2022 : 2 Français sur 3 ne veulent pas que Macron se représente, Philippe (à moitié) en embuscade
C'est le principal enseignement de notre sondage exclusif Ifop pour votre Lettre de L'Expansion : six Français sur 10 ne souhaite pas voir Emmanuel Macron se représenter en 2022. Un autre chiffre mérite qu'on s'y arrête : le total des « oui » atteint 37 %, quand, à la même époque, François Hollande était… à 20 % ! « Ce n'est pas si mal pour le chef de l'État », affirme Jérôme Fourquet, directeur du pôle Opinion et Stratégies d'entreprise de l'Ifop, qui ajoute que « ce 37 % est peu ou prou au même niveau que sa cote de popularité. Il y a donc un socle présent, une assise autour du président sur laquelle il peut s'appuyer, malgré la période chahutée et complexe ». Malgré un rejet évident, le jeu pour 2022 reste, à l'heure où nous écrivons ces lignes, totalement ouvert ; contrairement à François Hollande qui, à la même époque, était dans l'incapacité de se représenter. « Là, Macron peut y aller », confirme Jérôme Fourquet.
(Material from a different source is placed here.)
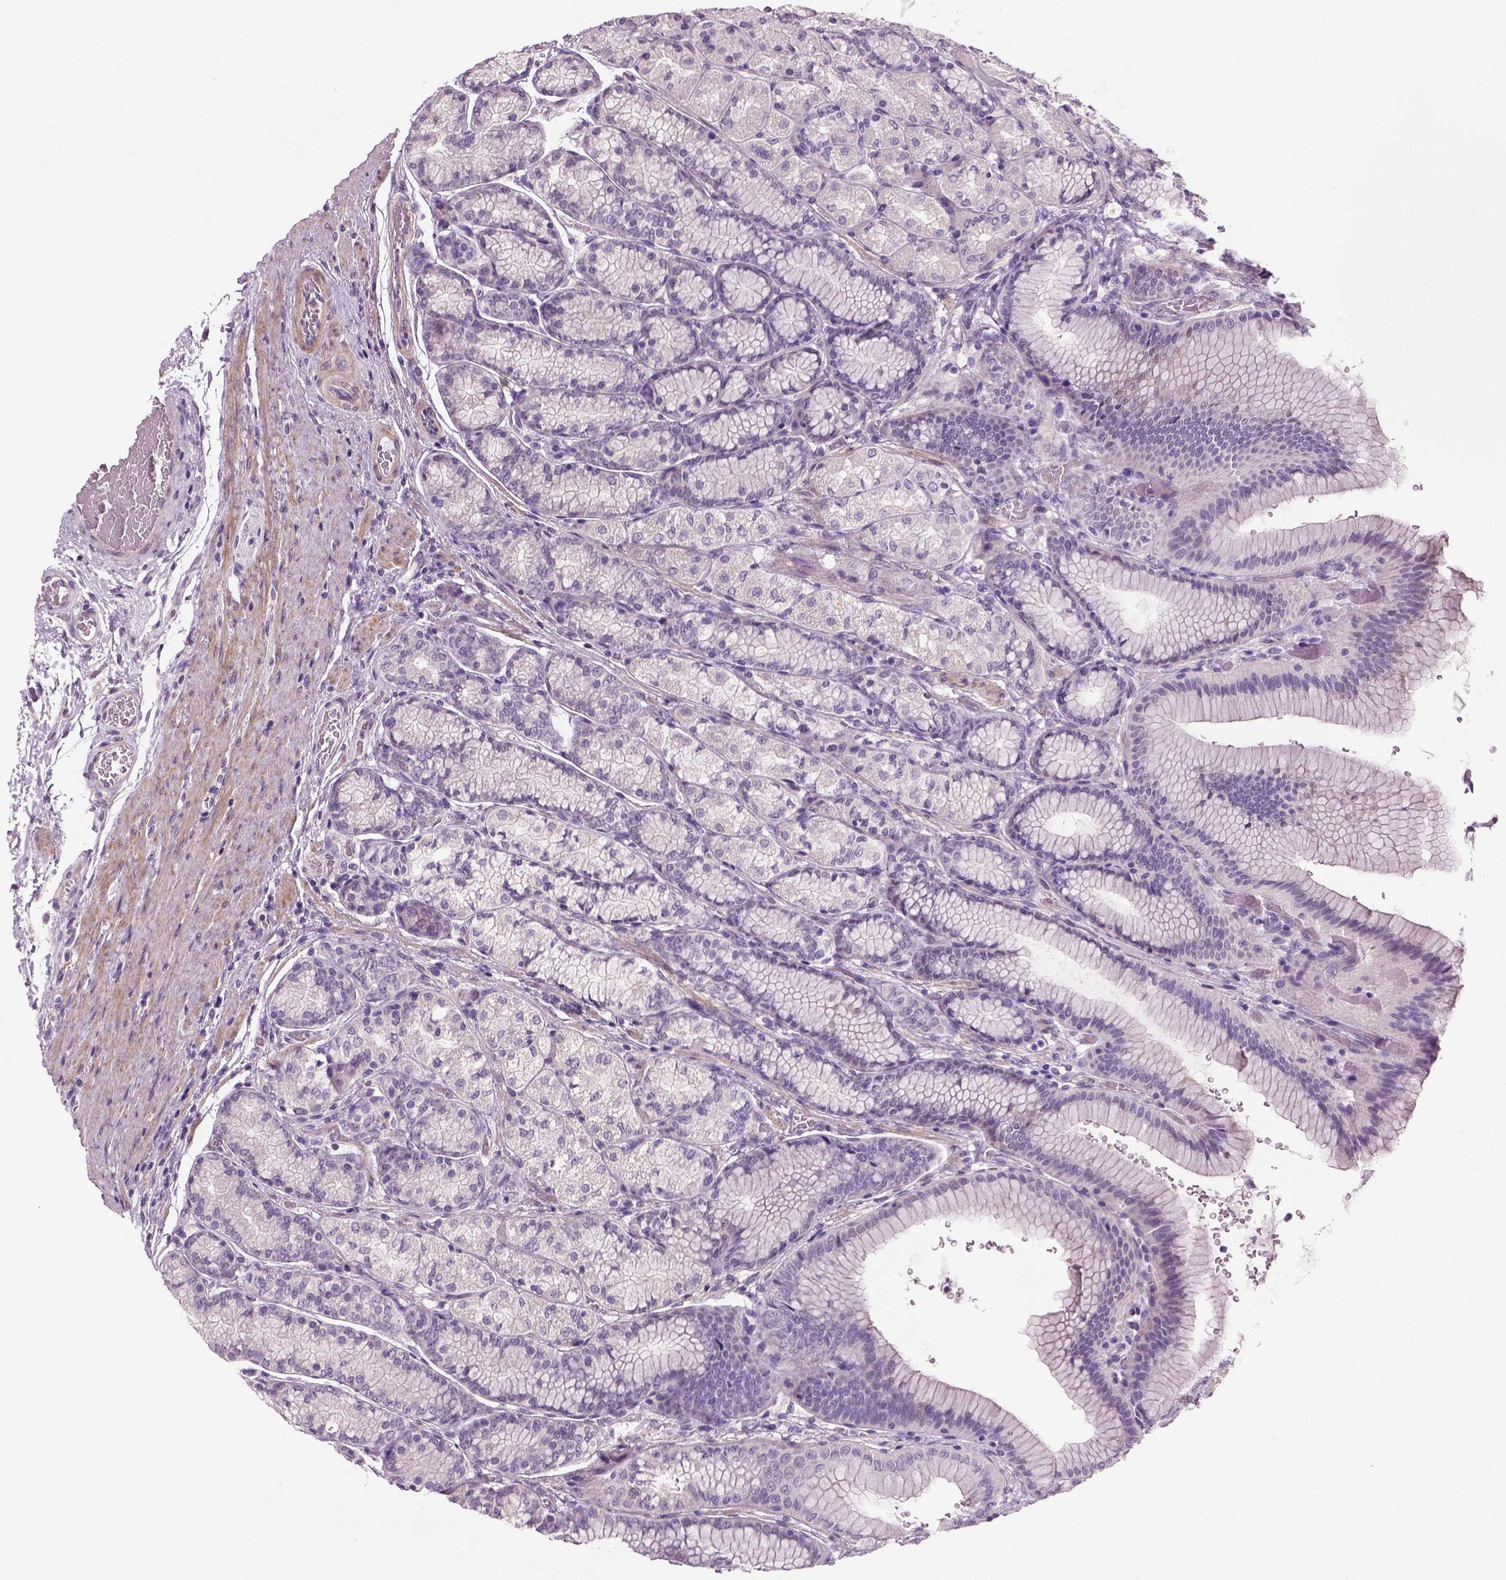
{"staining": {"intensity": "negative", "quantity": "none", "location": "none"}, "tissue": "stomach", "cell_type": "Glandular cells", "image_type": "normal", "snomed": [{"axis": "morphology", "description": "Normal tissue, NOS"}, {"axis": "morphology", "description": "Adenocarcinoma, NOS"}, {"axis": "morphology", "description": "Adenocarcinoma, High grade"}, {"axis": "topography", "description": "Stomach, upper"}, {"axis": "topography", "description": "Stomach"}], "caption": "The image displays no staining of glandular cells in unremarkable stomach. (IHC, brightfield microscopy, high magnification).", "gene": "ELOVL3", "patient": {"sex": "female", "age": 65}}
Le second enseignement de notre sondage exclusif se loge dans les détails : trois quarts des anciens électeurs de 2017 d'Emmanuel Macron souhaitent qu'il se représente. « Le quart de perte est compensé par les électeurs des Républicains qui souhaitent qu'il soit candidat », explique encore Jérôme Fourquet, qui précise que « toute la problématique est résumée ici : comment élargir à droite ? Une partie de la droite modérée est là pour compenser les pertes à gauche. Cette alchimie s'opérerait au prix d'un déplacement du centre de gravité de LREM à droite », ce qui semble déjà s'opérer en partie depuis ces derniers mois.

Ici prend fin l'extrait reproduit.